Intervention de Patrick Bloche

Réunion du 17 avril 2013 à 11h15
Commission des affaires culturelles et de l'éducation

Photo issue du site de l'Assemblée nationale ou de WikipediaPatrick Bloche, président :

Vos interventions, comme cela a toujours été le cas dans notre Assemblée – quelles qu'aient été les majorités – lorsque nous avons évoqué la question de l'exception culturelle, visent toutes à promouvoir ou défendre cette dernière, laquelle est indispensable pour assurer la diversité des exceptions culturelles et, donc, le financement de toutes les créations artistiques, en particulier de celles dont nous savons qu'elles n'auraient sans cela aucune chance de diffusion, soumises qu'elles seraient à la seule logique commerciale.

M. Michel Piron a eu raison de souligner combien nous souhaiterions que le caractère universel de l'exception culturelle soit affirmé.

Les quatre représentants des groupes ont rappelé combien l'action de l'Assemblée nationale est primordiale et il est vrai qu'une proposition de résolution portée par une assemblée parlementaire peut avoir un écho conséquent, en particulier auprès de certains pays de l'Union européenne dans lesquels le poids du Parlement est institutionnellement plus important qu'en France.

Le calendrier, enfin, est parfaitement opportun car si nous travaillons dans l'urgence, nous n'en sommes pas moins efficaces puisqu'un conseil informel de déroulera dans la soirée et demain. Après le vote unanime de la Commission des affaires européennes, celui de notre Commission, affirmant la position de l'Assemblée nationale française, constituera un élément important de cette réunion en attendant le conseil des ministres de la culture et de la communication du mois de mai et le Conseil du 14 juin.

« Et après ? », m'avez-vous demandé. D'un point de vue stratégique, une fois cette proposition de résolution votée, notre pays devra gagner à sa cause d'autres États membres de l'Union européenne afin d'être majoritaire ou, à défaut, de parvenir à une minorité de blocage ou d'user du droit de veto. Vous le savez, nous sommes seuls, jusqu'ici, à vouloir exclure les secteurs culturels et audiovisuels des négociations entre les États-Unis et l'Union européenne.

Les enjeux sont réels, et pas seulement en France. La question du prix unique du livre, M. François de Mazières l'a dit, est évidemment essentielle, – de même, s'agissant du cinéma, que le dispositif vertueux permettant le financement du compte de soutien par les télévisions via trois taxes. Il en est ainsi également de la chronologie des médias ou du financement de la création et de la production audiovisuelles, France Télévisions y consacrant par exemple chaque année 420 millions d'euros. Je pourrais en dire autant s'agissant de la musique enregistrée ou du spectacle vivant.

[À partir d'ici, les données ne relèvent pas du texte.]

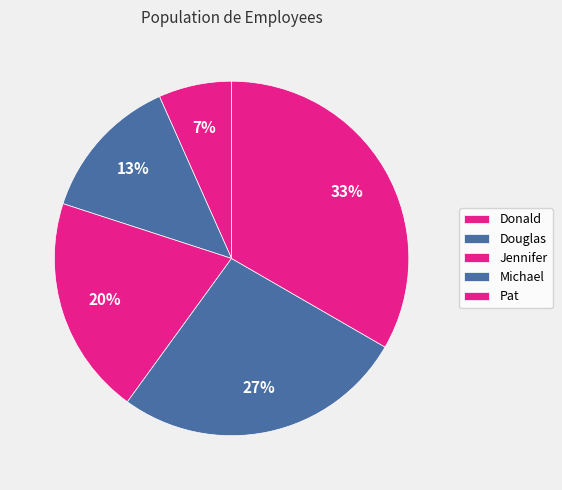

To the nearest percent, what portion does Douglas represent?

13%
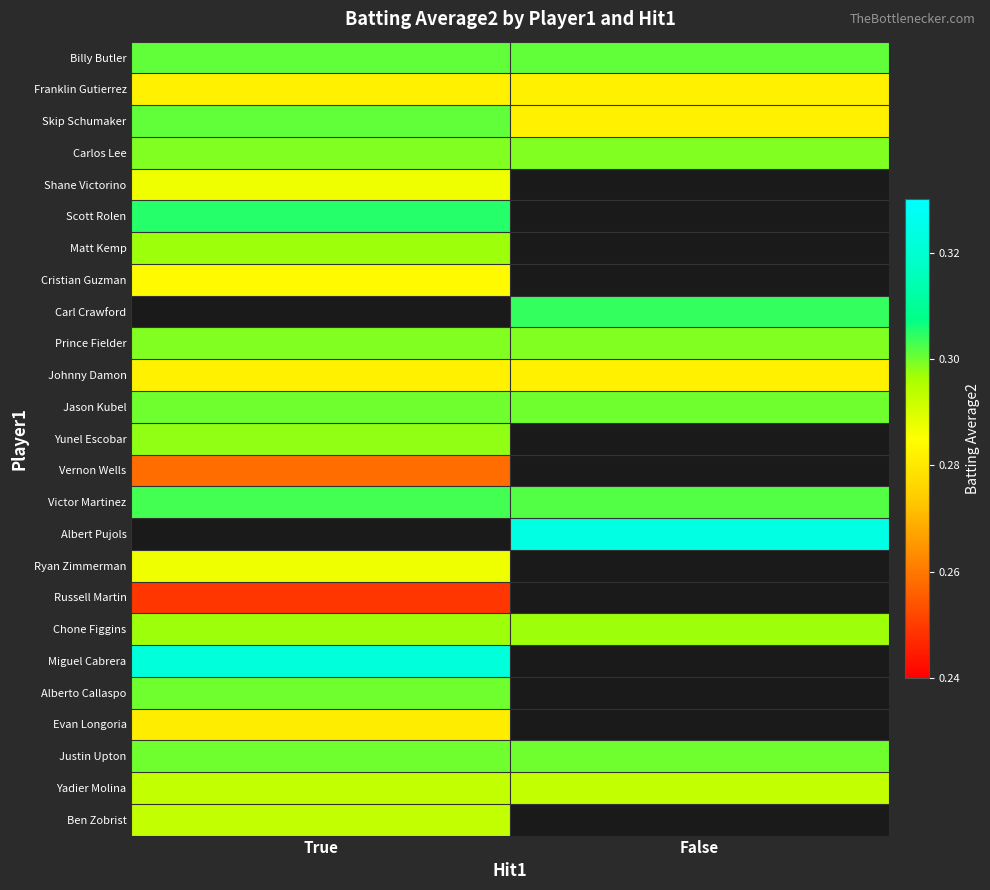

Which series has the largest total across all categories?

Victor Martinez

Toute cette architecture entraîne parfois, au mieux, une incompréhension – M. Rudy Salles a fait état de sa rencontre avec les représentants de la DG de la concurrence à Bruxelles – ou, le plus souvent, une condamnation. Nous sommes en effet très mal vus alors que nous concevons la réglementation comme un moyen de protection de la diversité culturelle.

La Commission européenne instruit ainsi plusieurs contentieux tant en ce qui concerne la gestion collective que la rémunération pour copie privée ou le financement de l'audiovisuel public par une taxe sollicitée auprès des nouveaux acteurs du secteur numérique et, notamment, les fournisseurs d'accès à internet. Il n'est en l'occurrence pas certain que nous parvenions à faire partager nos convictions.

Comme l'a dit Mme Isabelle Attard, nous attendons les conclusions du rapport de la mission présidée par M. Pierre Lescure. Nous ne nous situons évidemment pas dans une perspective passéiste visant à protéger nos frontières nationales – les oeuvres de l'esprit ne connaissent heureusement pas les frontières – mais nous voulons tenir compte de la nouvelle donne numérique en affirmant la neutralité du support car c'est le contenu en tant que tel qui importe.

Je vous remercie chaleureusement de vos propos déterminants, parfois poétiques, illustrant ainsi d'une très jolie façon la nécessité de l'exception culturelle. Ils ne donneront que plus de force au travail que nous portons collectivement.